Тихо, покойно и скучно, но это на первый взгляд, на взгляд человека со стороны. Жизнь окраин обладает и своеобразной глубиной, и даже блеском, только нужно присмотреться. Здесь, в этом старом городе, было немало провинциальной интеллигенции, людей мыслящих, начитанных, способных и наделенных тем скромным достоинством, что всегда так располагает…

Знакомства велись широко. Встречались часто. А как же иначе? Ведь жить в одиночестве вдали от столиц неинтересно! Вечерами под лампой читали вслух или музицировали на каком-нибудь старом-престаром рояле с медалями на крышке. А молодежь увлекалась шарадами, стихами и романами – и книжными, и собственными.

Детей поначалу учили дома, а затем посылали в Одессу или Киев, но изредка и за границу – в Бухарест, Вену или Берлин. И вот через несколько лет они возвращались повзрослевшие, надышавшиеся воздухом Европы. И тогда не было конца рассказам, которыми все восхищались, которым верили и не верили…

Годы, проведенные в Вене, сделали его великолепным музыкантом, и теперь, возвратившись домой, он привез сюда дух веселой просвещенности, которым была отмечена Вена конца XIX – начала XX века. Казалось, он привез сюда частицу далекой, блестящей жизни и здесь теперь непременно что-то произойдет, что-то переменится к лучшему. А почему бы и нет? Мы ведь тоже Европа!

Приходили гости и засиживались.

Рассказчик он был великолепный. Как-то он вспоминал спектакли Венской оперы. В нарядном переполненном зале пустовала всего одна ложа, и знаете чья?.. Брамса! Ложа Брамса пустовала почти всегда. Но когда он все же появлялся в ней, это было не на пользу исполнителям. Спектакль мерк. И вовсе не по вине артистов, ну что вы! Дело было в Брамсе. Дело было в том, что Брамс садился у самого барьера, у всех на виду. Но ведь он не сидел, как прочие люди. Брамс лежал. Он лежал грудью на плюше ограждения, свесив в партер длинную бороду и руки от кистей до подмышек. Это увлекало всех почище оперы, и как хотите, а от спектакля оставалась едва ли половина.
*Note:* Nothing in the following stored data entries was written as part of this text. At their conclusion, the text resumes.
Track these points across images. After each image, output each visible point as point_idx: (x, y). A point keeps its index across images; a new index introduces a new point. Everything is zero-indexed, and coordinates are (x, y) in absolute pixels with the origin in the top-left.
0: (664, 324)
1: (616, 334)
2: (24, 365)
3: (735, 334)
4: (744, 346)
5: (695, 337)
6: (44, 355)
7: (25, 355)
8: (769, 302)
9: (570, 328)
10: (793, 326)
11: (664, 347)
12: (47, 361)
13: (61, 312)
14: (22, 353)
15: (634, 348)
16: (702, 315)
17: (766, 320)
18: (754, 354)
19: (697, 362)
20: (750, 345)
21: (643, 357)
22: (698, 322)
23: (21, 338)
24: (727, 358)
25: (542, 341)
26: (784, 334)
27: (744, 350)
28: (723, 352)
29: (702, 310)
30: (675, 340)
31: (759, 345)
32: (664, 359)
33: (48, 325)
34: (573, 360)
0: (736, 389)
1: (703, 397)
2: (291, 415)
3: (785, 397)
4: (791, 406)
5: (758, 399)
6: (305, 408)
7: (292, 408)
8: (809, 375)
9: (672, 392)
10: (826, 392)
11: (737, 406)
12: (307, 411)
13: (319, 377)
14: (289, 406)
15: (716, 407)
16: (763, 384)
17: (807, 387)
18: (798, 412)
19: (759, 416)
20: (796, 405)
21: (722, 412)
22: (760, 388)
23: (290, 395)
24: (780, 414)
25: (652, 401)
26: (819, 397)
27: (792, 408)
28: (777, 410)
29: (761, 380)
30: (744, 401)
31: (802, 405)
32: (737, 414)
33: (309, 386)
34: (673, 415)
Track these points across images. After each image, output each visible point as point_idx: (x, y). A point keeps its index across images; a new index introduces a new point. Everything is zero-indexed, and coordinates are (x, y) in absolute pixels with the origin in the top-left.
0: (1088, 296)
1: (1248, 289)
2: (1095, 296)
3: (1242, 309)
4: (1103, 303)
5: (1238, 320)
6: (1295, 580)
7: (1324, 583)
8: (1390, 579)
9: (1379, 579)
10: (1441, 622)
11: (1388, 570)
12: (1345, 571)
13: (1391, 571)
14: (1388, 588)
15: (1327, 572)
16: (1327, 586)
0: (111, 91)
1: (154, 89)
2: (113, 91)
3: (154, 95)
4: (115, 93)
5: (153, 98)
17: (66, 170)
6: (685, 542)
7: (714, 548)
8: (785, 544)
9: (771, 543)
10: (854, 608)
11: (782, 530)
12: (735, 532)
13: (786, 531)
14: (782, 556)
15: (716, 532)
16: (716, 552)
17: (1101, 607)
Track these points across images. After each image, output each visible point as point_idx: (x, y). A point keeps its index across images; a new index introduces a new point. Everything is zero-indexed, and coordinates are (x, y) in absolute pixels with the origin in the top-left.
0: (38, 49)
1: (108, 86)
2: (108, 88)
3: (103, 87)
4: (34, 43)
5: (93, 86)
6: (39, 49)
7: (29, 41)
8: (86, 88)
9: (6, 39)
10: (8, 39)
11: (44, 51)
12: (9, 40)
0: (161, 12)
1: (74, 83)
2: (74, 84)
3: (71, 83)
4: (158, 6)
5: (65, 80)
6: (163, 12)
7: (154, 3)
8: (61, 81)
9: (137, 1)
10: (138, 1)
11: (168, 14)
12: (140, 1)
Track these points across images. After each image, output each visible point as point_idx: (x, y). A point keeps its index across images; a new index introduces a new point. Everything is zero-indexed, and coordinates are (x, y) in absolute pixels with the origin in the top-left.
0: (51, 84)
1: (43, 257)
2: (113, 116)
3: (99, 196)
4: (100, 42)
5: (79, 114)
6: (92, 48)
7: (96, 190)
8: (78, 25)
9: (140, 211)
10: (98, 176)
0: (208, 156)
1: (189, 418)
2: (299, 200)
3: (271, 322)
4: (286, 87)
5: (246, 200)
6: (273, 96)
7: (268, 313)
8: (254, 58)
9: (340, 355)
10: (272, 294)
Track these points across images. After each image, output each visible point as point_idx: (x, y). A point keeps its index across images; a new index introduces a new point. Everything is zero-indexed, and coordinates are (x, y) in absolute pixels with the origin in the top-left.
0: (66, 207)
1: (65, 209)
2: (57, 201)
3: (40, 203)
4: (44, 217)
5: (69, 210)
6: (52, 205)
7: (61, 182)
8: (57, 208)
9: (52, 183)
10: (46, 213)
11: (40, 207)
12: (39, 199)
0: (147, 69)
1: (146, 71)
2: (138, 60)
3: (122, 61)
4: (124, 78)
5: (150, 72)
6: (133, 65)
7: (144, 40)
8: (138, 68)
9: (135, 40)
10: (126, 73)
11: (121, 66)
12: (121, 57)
Куда не заведет нас хороший рассказчик! Такие люди всех восхищают! О нем заговорили, и, как только услышали, что он дает уроки музыки, от учеников не стало отбоя. Его окружила всеобщая любовь, которую ему усердно демонстрировали. Но всеобщее – это одно, а личное, личное – это другое! Любовь личную как раз хотелось скрыть, затаиться с ней, куда-то деться, но куда? Куда денешься со своими чувствами в провинции, где все на виду и самое тайное – в особенности! Как скроешь то, что поневоле постоянно проглядывает сквозь светский тон и хорошие манеры?